● Questions to answer
(a) In the passage on micronutrient deficiency, write out the part that begins with the words "Globally it is" and ends with the words "solely through diet.".
(b) List the groups of people that the passage on micronutrient deficiency says often experience multiple deficiencies.

● Excerpted text
Globally it is estimated that about 2 billion people are micronutrient deficient with children, pregnant and lactating women often experiencing multiple deficiencies.1 Requirements for most micronutrients increase during pregnancy and lactation due to the rapid multiplication of placental and fetal tissues in pregnancy, and metabolic demands for milk production during lactation.2 The daily recommended dietary allowance for iron and folate increases by 50% during pregnancy from 18 mg to 27 mg and from 400 μg to 600 µg for iron and folate, respectively.3 This demand cannot be resolved solely through diet.

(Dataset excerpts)
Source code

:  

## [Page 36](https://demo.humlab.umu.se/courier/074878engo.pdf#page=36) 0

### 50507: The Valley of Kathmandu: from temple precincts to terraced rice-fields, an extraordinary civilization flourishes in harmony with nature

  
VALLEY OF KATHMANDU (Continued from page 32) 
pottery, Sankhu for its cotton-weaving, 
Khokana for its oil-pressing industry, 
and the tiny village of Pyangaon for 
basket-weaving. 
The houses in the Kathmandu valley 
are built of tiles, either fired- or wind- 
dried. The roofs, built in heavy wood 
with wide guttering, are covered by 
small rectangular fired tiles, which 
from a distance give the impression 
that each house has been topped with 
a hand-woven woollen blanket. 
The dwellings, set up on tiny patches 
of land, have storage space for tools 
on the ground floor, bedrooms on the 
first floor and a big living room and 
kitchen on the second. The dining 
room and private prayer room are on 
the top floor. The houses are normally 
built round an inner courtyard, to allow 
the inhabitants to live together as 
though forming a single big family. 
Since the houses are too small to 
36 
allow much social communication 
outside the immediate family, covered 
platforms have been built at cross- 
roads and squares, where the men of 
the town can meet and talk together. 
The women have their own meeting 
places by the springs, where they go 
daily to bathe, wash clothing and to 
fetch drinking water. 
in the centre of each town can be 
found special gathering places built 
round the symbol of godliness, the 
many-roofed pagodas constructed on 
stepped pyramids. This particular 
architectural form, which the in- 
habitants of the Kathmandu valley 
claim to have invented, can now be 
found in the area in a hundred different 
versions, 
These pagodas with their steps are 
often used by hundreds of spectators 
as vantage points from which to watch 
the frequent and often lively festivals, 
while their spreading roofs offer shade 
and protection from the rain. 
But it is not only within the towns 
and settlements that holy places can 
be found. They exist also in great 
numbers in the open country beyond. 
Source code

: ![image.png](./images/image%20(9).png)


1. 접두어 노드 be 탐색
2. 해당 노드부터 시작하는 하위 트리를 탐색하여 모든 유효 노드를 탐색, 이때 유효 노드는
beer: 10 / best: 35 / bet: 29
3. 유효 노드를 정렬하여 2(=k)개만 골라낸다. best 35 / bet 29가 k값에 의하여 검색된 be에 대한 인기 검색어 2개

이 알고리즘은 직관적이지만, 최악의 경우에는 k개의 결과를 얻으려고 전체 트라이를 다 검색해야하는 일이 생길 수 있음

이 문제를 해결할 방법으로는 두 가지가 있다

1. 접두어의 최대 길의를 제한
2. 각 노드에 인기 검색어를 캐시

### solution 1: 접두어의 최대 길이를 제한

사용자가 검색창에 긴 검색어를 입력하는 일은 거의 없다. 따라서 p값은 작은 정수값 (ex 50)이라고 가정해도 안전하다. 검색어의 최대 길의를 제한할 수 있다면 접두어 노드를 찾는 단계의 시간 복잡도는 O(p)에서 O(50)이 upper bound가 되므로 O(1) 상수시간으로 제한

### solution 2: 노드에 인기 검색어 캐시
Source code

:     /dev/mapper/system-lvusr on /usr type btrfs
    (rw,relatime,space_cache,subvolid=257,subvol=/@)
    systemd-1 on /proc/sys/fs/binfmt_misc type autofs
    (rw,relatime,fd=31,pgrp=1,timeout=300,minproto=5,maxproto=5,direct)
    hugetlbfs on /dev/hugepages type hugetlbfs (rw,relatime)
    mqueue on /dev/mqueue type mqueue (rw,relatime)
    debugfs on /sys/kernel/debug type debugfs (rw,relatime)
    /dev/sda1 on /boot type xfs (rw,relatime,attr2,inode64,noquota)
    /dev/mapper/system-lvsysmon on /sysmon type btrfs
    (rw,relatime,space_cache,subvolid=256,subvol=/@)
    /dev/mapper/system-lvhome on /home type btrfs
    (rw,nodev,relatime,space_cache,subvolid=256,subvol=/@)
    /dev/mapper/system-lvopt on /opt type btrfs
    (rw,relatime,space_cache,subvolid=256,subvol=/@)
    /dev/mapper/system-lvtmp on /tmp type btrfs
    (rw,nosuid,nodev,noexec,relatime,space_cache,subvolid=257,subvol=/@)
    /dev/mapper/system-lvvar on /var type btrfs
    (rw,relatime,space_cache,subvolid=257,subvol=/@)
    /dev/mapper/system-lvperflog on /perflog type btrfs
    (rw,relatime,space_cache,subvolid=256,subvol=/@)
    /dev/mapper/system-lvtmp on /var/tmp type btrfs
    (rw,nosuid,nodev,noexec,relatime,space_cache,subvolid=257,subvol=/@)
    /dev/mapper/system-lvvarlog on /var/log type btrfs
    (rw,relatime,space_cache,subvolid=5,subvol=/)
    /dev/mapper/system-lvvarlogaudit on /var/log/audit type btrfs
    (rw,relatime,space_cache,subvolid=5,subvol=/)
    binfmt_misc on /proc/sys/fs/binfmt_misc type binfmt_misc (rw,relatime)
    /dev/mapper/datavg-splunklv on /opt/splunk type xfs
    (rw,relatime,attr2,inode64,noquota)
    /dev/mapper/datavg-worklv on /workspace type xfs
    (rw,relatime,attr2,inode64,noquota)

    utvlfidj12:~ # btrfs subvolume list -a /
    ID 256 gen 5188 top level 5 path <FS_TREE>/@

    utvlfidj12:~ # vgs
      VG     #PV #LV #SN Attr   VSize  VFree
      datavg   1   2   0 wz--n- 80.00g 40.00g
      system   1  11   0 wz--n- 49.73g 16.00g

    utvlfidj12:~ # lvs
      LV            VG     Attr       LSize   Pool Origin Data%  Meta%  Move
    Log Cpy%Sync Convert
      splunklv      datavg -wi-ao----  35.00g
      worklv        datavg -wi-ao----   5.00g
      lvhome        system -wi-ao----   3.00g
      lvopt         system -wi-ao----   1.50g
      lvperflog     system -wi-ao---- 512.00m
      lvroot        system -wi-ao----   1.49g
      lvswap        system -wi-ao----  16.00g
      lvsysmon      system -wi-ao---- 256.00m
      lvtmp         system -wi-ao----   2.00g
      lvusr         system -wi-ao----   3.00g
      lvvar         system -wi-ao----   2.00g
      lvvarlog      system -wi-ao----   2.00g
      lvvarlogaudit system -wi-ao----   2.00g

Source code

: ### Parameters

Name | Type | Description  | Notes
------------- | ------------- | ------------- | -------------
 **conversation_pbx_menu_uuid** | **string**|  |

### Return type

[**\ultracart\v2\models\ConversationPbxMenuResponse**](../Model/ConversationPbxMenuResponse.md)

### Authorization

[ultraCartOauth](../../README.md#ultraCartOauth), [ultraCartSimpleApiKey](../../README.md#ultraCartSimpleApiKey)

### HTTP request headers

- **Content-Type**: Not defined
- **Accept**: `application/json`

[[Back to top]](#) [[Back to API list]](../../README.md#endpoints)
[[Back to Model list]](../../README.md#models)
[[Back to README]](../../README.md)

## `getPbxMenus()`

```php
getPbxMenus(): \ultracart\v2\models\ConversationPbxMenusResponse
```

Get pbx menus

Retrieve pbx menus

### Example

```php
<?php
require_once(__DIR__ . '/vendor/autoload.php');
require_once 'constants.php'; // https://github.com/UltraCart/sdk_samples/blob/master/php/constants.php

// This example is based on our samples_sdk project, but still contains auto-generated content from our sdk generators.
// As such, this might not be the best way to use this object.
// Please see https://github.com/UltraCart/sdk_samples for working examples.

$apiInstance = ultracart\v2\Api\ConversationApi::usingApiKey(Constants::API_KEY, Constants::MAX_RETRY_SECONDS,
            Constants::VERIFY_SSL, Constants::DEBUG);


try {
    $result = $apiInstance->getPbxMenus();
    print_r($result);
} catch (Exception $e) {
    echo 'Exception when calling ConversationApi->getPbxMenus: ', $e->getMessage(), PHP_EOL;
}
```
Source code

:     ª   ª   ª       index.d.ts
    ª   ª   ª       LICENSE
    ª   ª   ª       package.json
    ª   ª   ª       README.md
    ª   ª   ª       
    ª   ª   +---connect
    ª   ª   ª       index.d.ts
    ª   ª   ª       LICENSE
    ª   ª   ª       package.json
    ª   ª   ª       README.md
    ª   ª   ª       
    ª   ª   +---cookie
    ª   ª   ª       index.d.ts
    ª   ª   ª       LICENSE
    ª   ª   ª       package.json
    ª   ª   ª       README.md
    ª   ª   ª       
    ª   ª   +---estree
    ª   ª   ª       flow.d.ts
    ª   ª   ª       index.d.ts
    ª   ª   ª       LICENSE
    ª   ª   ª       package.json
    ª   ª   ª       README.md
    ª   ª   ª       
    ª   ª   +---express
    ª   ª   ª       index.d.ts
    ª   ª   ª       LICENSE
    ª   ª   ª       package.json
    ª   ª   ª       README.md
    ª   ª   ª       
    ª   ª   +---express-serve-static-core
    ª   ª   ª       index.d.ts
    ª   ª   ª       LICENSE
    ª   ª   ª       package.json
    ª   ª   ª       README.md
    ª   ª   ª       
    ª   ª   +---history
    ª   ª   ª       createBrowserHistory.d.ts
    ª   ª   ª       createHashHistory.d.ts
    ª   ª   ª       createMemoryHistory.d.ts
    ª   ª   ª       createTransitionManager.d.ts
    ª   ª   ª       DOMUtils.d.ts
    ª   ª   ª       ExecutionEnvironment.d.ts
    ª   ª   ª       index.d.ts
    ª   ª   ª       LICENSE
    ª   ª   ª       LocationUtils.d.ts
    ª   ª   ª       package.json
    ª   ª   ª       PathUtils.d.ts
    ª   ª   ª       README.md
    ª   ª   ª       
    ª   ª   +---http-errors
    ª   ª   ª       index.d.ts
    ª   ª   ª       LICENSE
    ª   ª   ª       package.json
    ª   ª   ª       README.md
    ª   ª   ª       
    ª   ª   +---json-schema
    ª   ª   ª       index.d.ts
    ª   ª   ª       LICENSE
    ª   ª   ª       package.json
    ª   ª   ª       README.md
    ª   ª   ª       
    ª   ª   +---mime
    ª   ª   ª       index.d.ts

● Responses to the exercise
(a)
Globally it is estimated that about 2 billion people are micronutrient deficient with children, pregnant and lactating women often experiencing multiple deficiencies.1 Requirements for most micronutrients increase during pregnancy and lactation due to the rapid multiplication of placental and fetal tissues in pregnancy, and metabolic demands for milk production during lactation.2 The daily recommended dietary allowance for iron and folate increases by 50% during pregnancy from 18 mg to 27 mg and from 400 μg to 600 µg for iron and folate, respectively.3 This demand cannot be resolved solely through diet.

(b)
- Children
- Pregnant women
- Lactating women